Part of Advances in Neural Information Processing Systems 35 (NeurIPS 2022) Main Conference Track
shaohui peng, Xing Hu, Rui Zhang, Ke Tang, Jiaming Guo, Qi Yi, Ruizhi Chen, xishan zhang, Zidong Du, Ling Li, Qi Guo, Yunji Chen
Hierarchical reinforcement learning (HRL) has been proven to be effective for tasks with sparse rewards, for it can improve the agent's exploration efficiency by discovering high-quality hierarchical structures (e.g., subgoals or options). However, automatically discovering high-quality hierarchical structures is still a great challenge. Previous HRL methods can only find the hierarchical structures in simple environments, as they are mainly achieved through the randomness of agent's policies during exploration. In complicated environments, such a randomness-driven exploration paradigm can hardly discover high-quality hierarchical structures because of the low exploration efficiency.

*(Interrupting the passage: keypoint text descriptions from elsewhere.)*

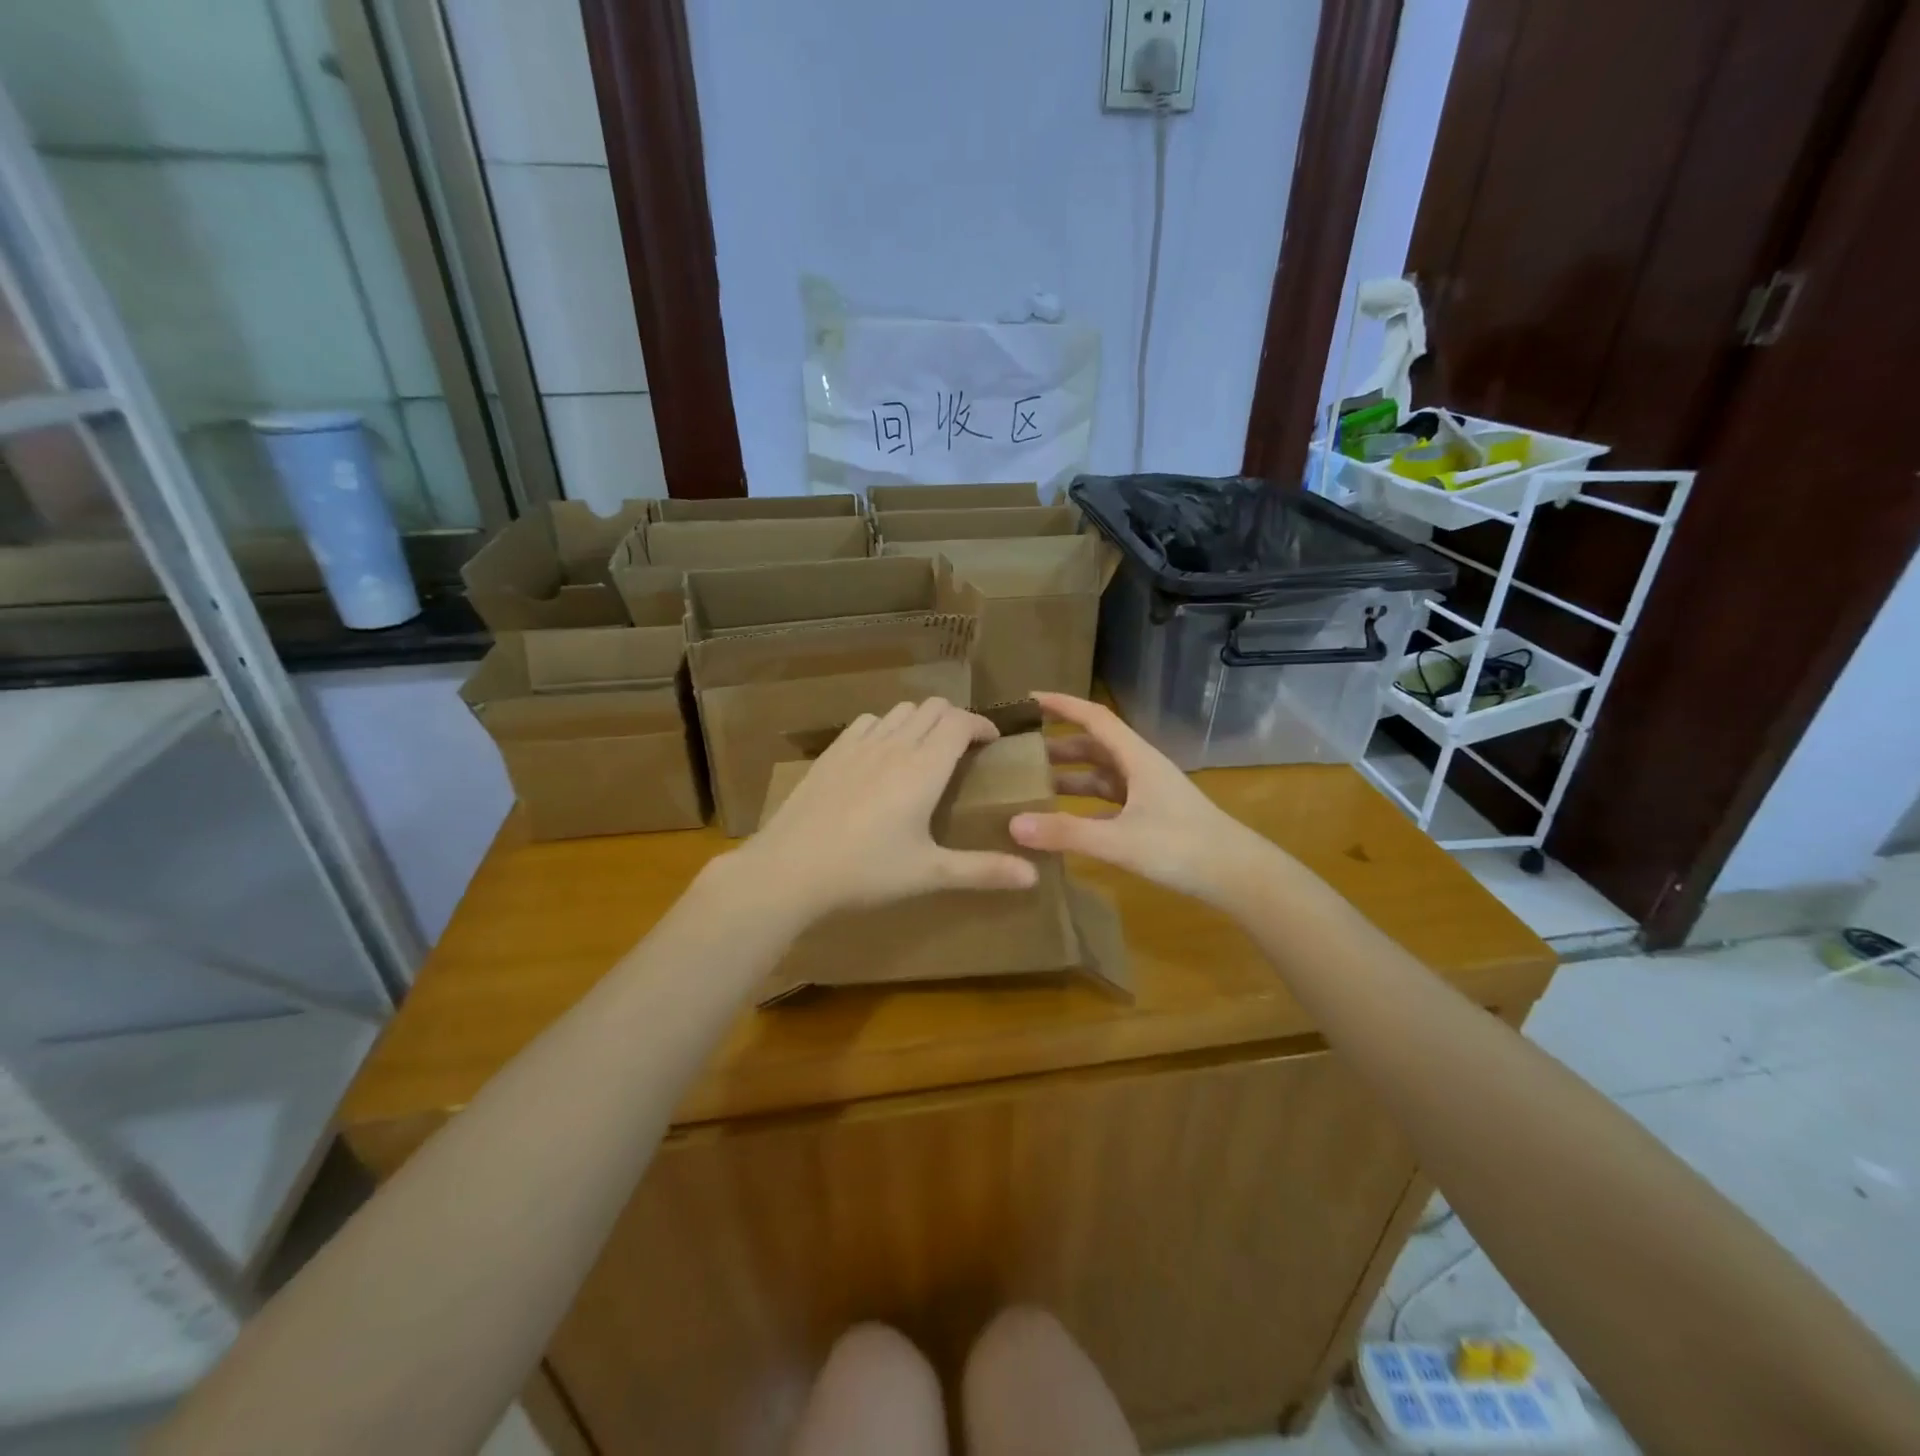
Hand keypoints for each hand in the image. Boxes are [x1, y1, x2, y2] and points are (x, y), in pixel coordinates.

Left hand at [737, 698, 1037, 919]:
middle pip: (931, 707)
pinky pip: (867, 722)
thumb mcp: (929, 874)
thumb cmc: (866, 871)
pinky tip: (881, 753)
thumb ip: (982, 870)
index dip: (981, 724)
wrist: (790, 869)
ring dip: (920, 720)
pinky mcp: (831, 753)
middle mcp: (894, 746)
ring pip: (899, 711)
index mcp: (924, 768)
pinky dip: (886, 726)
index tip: (992, 741)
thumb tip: (1033, 876)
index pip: (959, 722)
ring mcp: (858, 745)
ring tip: (925, 748)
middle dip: (954, 718)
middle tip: (964, 746)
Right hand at [1009, 692, 1276, 906]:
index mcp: (1136, 758)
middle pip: (1093, 746)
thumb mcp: (1119, 841)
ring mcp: (1147, 794)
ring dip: (1068, 776)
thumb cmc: (1182, 848)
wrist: (1238, 876)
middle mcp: (1140, 768)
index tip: (1028, 699)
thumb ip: (1067, 833)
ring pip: (1100, 775)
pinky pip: (1108, 802)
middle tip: (1018, 751)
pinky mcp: (1150, 818)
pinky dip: (1083, 806)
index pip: (1094, 718)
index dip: (1062, 705)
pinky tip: (1062, 821)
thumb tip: (1013, 824)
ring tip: (1031, 785)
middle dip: (1056, 745)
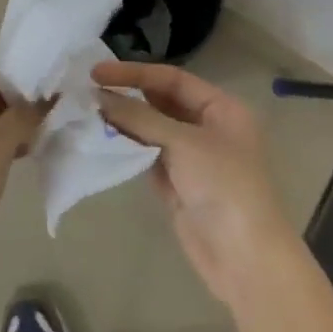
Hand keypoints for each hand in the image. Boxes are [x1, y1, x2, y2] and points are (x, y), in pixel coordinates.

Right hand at [93, 62, 301, 308]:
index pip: (172, 79)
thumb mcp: (183, 143)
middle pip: (162, 103)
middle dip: (128, 96)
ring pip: (152, 131)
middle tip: (87, 92)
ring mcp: (192, 159)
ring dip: (124, 122)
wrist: (245, 258)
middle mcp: (207, 128)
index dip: (135, 73)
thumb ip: (140, 117)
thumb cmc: (224, 186)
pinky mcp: (178, 186)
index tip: (97, 73)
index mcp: (221, 108)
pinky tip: (102, 140)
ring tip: (88, 113)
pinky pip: (148, 157)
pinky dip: (128, 149)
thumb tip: (100, 96)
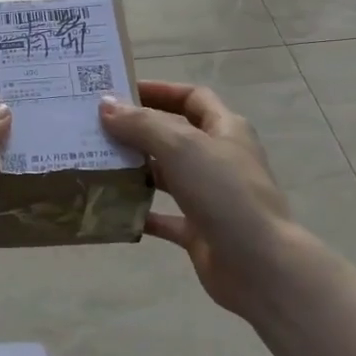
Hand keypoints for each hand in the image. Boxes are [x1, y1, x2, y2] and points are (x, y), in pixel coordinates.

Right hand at [100, 81, 321, 320]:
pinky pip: (164, 216)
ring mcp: (210, 196)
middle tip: (97, 128)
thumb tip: (106, 105)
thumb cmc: (224, 193)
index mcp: (226, 130)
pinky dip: (140, 212)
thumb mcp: (181, 147)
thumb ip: (142, 125)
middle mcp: (219, 159)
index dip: (159, 91)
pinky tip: (111, 209)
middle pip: (175, 135)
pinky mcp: (200, 230)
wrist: (259, 265)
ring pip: (167, 175)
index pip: (192, 98)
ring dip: (136, 170)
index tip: (120, 92)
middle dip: (139, 130)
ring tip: (96, 164)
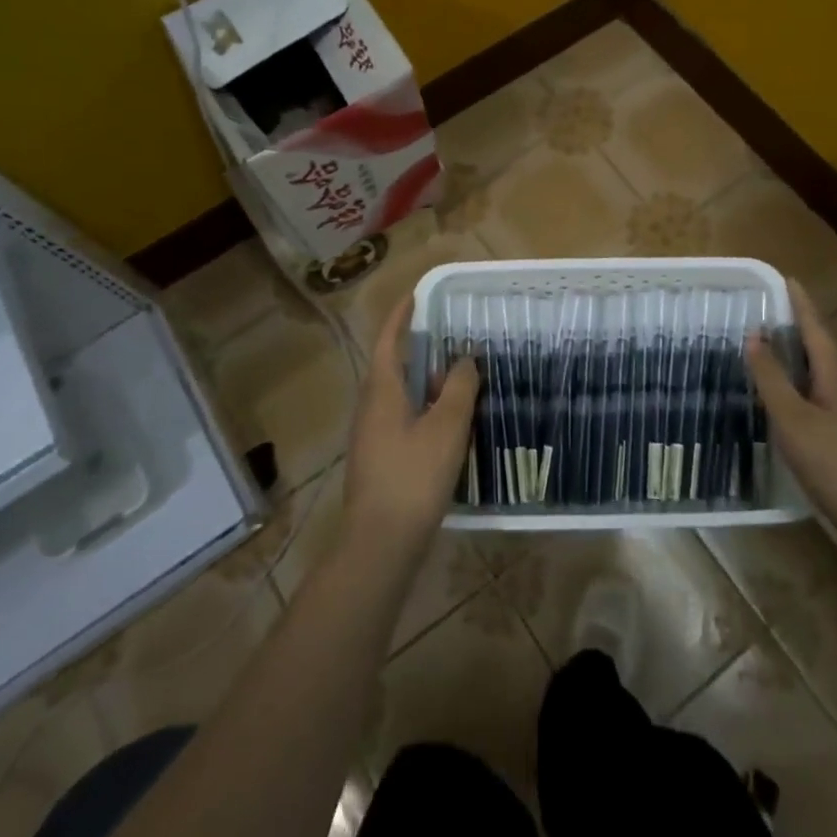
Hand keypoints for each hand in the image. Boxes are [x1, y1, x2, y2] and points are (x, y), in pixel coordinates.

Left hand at [342, 297, 479, 561]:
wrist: (380, 543)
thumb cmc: (413, 476)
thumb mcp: (446, 427)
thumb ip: (458, 388)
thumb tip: (465, 359)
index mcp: (381, 390)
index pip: (389, 339)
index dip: (402, 314)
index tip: (419, 294)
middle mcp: (371, 406)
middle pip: (394, 365)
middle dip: (421, 349)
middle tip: (454, 337)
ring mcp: (372, 435)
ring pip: (400, 395)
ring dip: (426, 382)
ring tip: (460, 378)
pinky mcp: (380, 458)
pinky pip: (403, 418)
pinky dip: (425, 409)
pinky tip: (450, 423)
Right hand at [745, 281, 836, 538]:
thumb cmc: (835, 464)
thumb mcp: (792, 419)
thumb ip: (772, 377)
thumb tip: (755, 334)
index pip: (815, 326)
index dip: (800, 303)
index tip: (787, 278)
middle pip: (822, 346)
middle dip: (798, 326)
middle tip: (768, 311)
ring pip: (824, 371)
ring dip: (800, 356)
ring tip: (773, 349)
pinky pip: (825, 392)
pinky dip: (804, 382)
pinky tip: (791, 397)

In this paper, we propose CDHRL, a causality-driven hierarchical reinforcement learning framework, to build high-quality hierarchical structures efficiently in complicated environments. The key insight is that the causalities among environment variables are naturally fit for modeling reachable subgoals and their dependencies; thus, the causality is suitable to be the guidance in building high-quality hierarchical structures. Roughly, we build the hierarchy of subgoals based on causality autonomously, and utilize the subgoal-based policies to unfold further causality efficiently. Therefore, CDHRL leverages a causality-driven discovery instead of a randomness-driven exploration for high-quality hierarchical structure construction. The results in two complex environments, 2D-Minecraft and Eden, show that CDHRL can discover high-quality hierarchical structures and significantly enhance exploration efficiency.